Exercise directions:
Convert the lines of the material into a numbered list, leaving out blank lines. Cover only the lines from the start of the material up to and including the line containing "your GitHub profile.".

Input for this task below:

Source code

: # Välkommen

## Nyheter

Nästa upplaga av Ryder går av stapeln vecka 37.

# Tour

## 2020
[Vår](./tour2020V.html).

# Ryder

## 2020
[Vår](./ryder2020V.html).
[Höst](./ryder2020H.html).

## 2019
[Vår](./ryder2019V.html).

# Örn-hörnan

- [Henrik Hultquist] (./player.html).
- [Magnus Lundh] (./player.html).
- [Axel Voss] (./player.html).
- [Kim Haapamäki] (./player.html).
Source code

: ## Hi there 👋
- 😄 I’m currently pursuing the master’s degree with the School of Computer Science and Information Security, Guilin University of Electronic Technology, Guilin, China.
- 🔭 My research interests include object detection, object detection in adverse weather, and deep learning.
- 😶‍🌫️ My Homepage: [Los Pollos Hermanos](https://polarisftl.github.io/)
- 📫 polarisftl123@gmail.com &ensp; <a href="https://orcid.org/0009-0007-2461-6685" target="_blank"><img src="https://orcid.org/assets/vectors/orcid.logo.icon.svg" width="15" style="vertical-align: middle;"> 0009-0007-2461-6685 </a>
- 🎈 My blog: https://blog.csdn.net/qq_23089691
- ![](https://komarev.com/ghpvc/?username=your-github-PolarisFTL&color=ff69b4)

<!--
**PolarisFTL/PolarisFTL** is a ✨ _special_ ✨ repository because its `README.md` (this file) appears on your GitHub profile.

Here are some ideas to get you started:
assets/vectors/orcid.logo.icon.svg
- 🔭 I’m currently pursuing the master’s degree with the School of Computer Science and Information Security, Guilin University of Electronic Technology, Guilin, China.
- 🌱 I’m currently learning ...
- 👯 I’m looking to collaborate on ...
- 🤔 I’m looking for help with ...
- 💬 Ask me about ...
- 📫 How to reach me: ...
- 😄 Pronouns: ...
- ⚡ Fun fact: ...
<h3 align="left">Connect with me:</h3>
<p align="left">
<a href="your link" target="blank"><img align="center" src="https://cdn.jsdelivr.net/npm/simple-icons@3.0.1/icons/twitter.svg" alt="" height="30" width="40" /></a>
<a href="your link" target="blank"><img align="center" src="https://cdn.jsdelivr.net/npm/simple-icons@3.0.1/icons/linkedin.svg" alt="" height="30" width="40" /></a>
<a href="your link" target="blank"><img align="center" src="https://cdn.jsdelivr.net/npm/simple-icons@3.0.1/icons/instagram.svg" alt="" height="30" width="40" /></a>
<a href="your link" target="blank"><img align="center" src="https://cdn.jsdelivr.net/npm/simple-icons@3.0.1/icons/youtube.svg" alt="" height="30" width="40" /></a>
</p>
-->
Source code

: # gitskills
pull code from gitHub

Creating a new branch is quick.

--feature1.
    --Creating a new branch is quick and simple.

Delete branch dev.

End of Input for this task.

Response for this exercise:
1. Source code
2. : # Välkommen
3. ## Nyheter
4. Nästa upplaga av Ryder går av stapeln vecka 37.
5. # Tour
6. ## 2020
7. [Vår](./tour2020V.html).
8. # Ryder
9. ## 2020
10. [Vår](./ryder2020V.html).
11. [Höst](./ryder2020H.html).
12. ## 2019
13. [Vår](./ryder2019V.html).
14. # Örn-hörnan
15. - [Henrik Hultquist] (./player.html).
16. - [Magnus Lundh] (./player.html).
17. - [Axel Voss] (./player.html).
18. - [Kim Haapamäki] (./player.html).
19. Source code
20. : ## Hi there 👋
21. - 😄 I’m currently pursuing the master’s degree with the School of Computer Science and Information Security, Guilin University of Electronic Technology, Guilin, China.
22. - 🔭 My research interests include object detection, object detection in adverse weather, and deep learning.
23. - 😶‍🌫️ My Homepage: [Los Pollos Hermanos](https://polarisftl.github.io/)
24. - 📫 polarisftl123@gmail.com &ensp; <a href="https://orcid.org/0009-0007-2461-6685" target="_blank"><img src="https://orcid.org/assets/vectors/orcid.logo.icon.svg" width="15" style="vertical-align: middle;"> 0009-0007-2461-6685 </a>
25. - 🎈 My blog: https://blog.csdn.net/qq_23089691
26. - ![](https://komarev.com/ghpvc/?username=your-github-PolarisFTL&color=ff69b4)
27. <!--
28. **PolarisFTL/PolarisFTL** is a ✨ _special_ ✨ repository because its `README.md` (this file) appears on your GitHub profile.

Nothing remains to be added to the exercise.